As derick has said you seem to have a bad connection, you should have a resistance of only a couple of ohms between pin 87 and either of the coil feeds Check that the circuit resistance goes open when you switch the kill switch off and gives a repeatable resistance when back to run( this gives a quick check of the switch) and check the fuse (2) and the fuse holder for evidence of overheating and corrosion
Ok, so I’ll have a check of the negative cables from the battery and I’ll check the back of the fuse holder. can anyone explain what significance pin 87 has with this problem? I’ve look at the wiring diagram but as it probably well known by now I’m not that knowledgeable with electrics. Maybe some understanding may help me solve the issue quicker.

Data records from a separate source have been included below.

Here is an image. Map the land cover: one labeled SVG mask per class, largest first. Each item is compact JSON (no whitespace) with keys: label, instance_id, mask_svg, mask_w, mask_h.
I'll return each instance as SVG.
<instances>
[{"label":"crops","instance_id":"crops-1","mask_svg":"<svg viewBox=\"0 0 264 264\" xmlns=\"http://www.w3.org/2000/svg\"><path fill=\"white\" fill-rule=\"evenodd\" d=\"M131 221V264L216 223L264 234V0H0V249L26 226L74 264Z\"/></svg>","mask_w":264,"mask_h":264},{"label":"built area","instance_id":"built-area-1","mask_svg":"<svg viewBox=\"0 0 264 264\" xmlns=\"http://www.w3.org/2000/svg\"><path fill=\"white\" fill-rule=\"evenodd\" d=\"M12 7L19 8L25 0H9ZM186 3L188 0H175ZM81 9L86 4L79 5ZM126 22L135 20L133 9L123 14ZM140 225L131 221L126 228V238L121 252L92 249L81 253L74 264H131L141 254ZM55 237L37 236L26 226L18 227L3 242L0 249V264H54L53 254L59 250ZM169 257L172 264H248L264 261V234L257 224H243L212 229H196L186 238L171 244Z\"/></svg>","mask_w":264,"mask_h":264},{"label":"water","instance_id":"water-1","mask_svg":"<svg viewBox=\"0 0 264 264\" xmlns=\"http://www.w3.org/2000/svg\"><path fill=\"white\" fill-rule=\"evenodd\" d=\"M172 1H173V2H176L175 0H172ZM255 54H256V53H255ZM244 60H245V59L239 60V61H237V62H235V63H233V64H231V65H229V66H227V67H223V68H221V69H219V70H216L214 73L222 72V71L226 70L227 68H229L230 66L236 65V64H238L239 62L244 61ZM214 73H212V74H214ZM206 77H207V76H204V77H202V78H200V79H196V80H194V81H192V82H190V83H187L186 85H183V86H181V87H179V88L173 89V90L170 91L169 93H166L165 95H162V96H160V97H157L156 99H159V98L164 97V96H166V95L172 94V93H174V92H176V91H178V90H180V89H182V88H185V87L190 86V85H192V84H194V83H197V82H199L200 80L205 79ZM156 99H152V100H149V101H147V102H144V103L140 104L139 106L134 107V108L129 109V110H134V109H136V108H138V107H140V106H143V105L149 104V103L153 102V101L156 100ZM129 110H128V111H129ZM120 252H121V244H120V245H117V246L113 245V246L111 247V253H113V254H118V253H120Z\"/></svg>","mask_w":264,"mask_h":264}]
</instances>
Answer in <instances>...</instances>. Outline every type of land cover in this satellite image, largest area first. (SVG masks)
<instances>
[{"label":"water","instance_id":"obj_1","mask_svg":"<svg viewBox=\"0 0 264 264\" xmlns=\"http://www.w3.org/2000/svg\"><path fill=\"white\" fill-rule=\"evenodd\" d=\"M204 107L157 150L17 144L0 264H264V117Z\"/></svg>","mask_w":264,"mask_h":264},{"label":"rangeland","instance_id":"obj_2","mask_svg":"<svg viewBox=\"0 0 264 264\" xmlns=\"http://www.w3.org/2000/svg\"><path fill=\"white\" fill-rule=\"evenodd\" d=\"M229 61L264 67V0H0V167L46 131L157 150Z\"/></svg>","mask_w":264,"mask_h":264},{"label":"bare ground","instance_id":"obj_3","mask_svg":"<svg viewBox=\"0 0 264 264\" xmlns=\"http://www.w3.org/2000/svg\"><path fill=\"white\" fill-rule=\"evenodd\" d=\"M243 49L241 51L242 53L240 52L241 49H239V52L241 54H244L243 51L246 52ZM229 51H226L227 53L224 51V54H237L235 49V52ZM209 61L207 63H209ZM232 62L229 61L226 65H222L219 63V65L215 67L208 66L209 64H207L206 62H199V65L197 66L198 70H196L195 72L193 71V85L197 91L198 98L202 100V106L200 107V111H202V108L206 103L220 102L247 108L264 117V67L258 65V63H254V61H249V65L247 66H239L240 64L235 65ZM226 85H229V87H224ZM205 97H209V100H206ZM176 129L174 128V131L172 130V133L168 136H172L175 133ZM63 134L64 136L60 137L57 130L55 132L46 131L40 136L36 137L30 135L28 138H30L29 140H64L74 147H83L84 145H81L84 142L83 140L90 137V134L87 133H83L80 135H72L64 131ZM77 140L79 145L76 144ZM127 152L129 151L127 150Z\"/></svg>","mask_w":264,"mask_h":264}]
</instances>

That’s the 12 volt supply to your the majority of the fuses when you turn the key on and then supplies the individual circuits This is “switched” with the relay
Should I of done all investigations with the ignition on? As it wasn’t when I metered the connections
Great stuff, thanks again everyone for the help. I’ll get on with those bits an report back. one more thing, on the wiring diagram it shows 3 connections on the battery negative. 1 goes to the reg/rectifier and th other two too ground. I only have two cable terminals that fix to my battery
The battery negative should have one lead that goes to the frame at the LH side of the battery. From there there is another lead that connects to the engine. Somewhere behind the clutch if I remember correctly.